*MATERIAL SHOWN:*
====
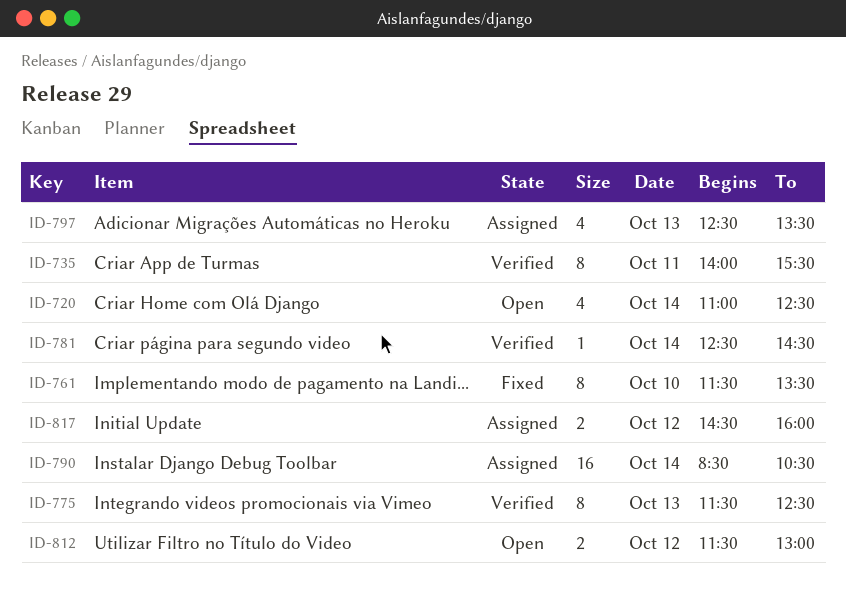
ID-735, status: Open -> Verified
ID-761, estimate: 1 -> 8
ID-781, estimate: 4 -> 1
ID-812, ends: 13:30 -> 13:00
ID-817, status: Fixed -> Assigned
====
A faithful copy is needed: reproduce all of the data above, leaving the pictures out.

*EXPECTED OUTPUT:*
ID-735, status: Open -> Verified
ID-761, estimate: 1 -> 8
ID-781, estimate: 4 -> 1
ID-812, ends: 13:30 -> 13:00
ID-817, status: Fixed -> Assigned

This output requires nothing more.